Born in the Wolong Nature Reserve in Sichuan province in August 2010, "Taotao" is male and two years old. At 10:13 a.m. Thursday, it walked out of its cage, ran straight toward a bamboo forest in the Lipingzi Nature Reserve in Sichuan's county of Shimian, and embraced its new life.
The release of Taotao to nature was the second of China's such efforts after it set free five-year-old "Xiangxiang" in 2006. However, the first try failed after Xiangxiang died during fights with other wild pandas for food and territory about a year after release.
Scientists and experts later drew upon from the experience and improved training methods. In June 2010, the nation resumed small-scale training programs for pandas before returning them to nature. The new training focused on the panda cub learning from its mother.
"As opposed to Xiangxiang's captive-bred environment, Taotao has lived and grown in semi-wild conditions since being very little. This means that its fighting capability and survival skills both improved significantly," said Zhang Hemin, director of the China Conservation and Research Center for the Giant Panda.

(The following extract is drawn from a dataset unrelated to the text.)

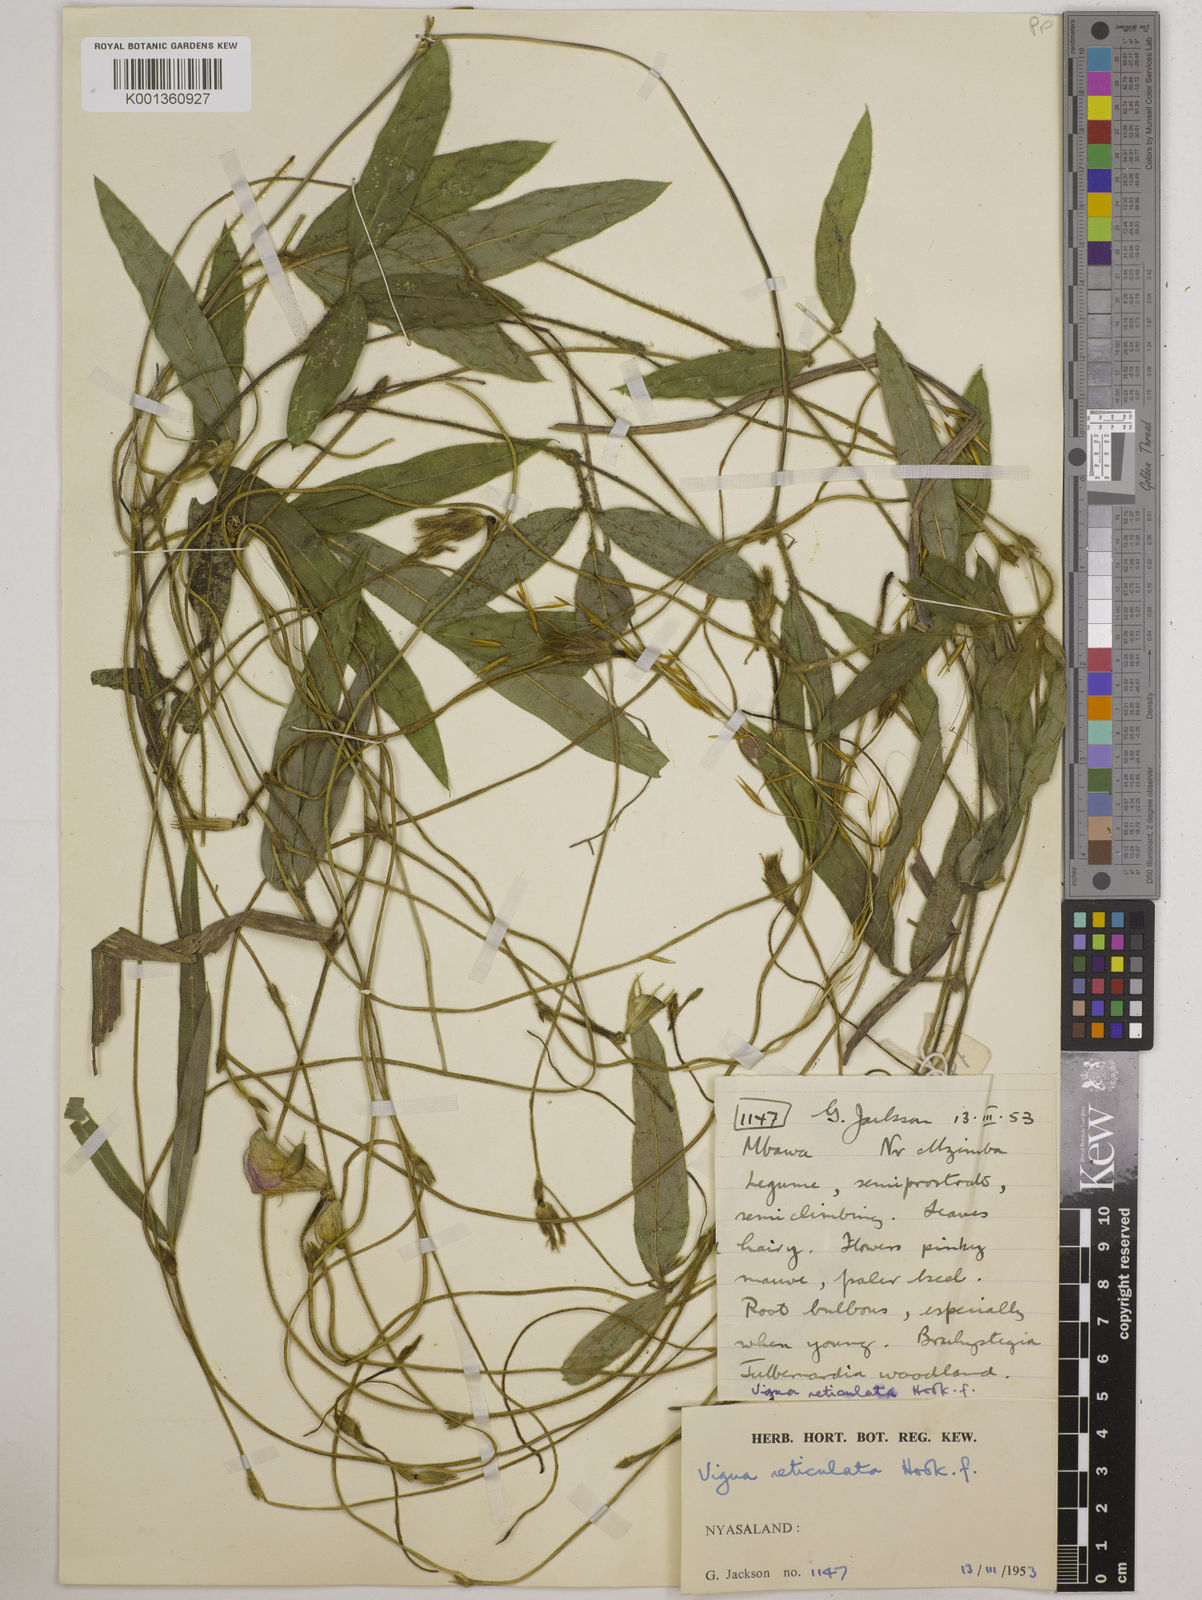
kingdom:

Before Taotao's release, it had gone through three rounds of training in preparation for going back to the wild, according to the State Forestry Administration and the Sichuan provincial government, which jointly organized Thursday's panda release.
Firstly, it was fed and raised by its mother, and learned basics such as climbing from the older animal. Secondly, Taotao withstood mud-rock flows, snow disasters and rainstorms with its mother, all the while improving its basic skills. It learned to fear humans and hide from them. During the third session, Taotao was trained to recognize enemies and its own kind.
"Sending artificially bred pandas back to nature after providing them with training will help them integrate with wild pandas. This will be conducive to improving genetic diversity among wild pandas regionally, increasing the number of wild pandas, and enhancing their survival capabilities," according to Wu Daifu, Taotao's feeder.
However, Zhang Hemin worried whether Taotao will pull through the difficulties in inevitable competitions with wild pandas and avoiding natural enemies such as bears, leopards and wolves.
"Even though we have used new training methods, Taotao is only the second such panda released to nature, and we remain at the experimental stage," said Zhang.
Experts said the returning of artificially bred pandas to the wild shows that China has entered a new stage in its panda protection efforts. So far, the country has established 64 nature reserves for pandas, facilities which have offered effective protection to more than 70 percent of its wild pandas.
The number of wild pandas in China has increased to more than 1,600. Meanwhile, the number of captive-bred pandas stands at 342, according to Yin Hong, vice chief of the State Forestry Administration.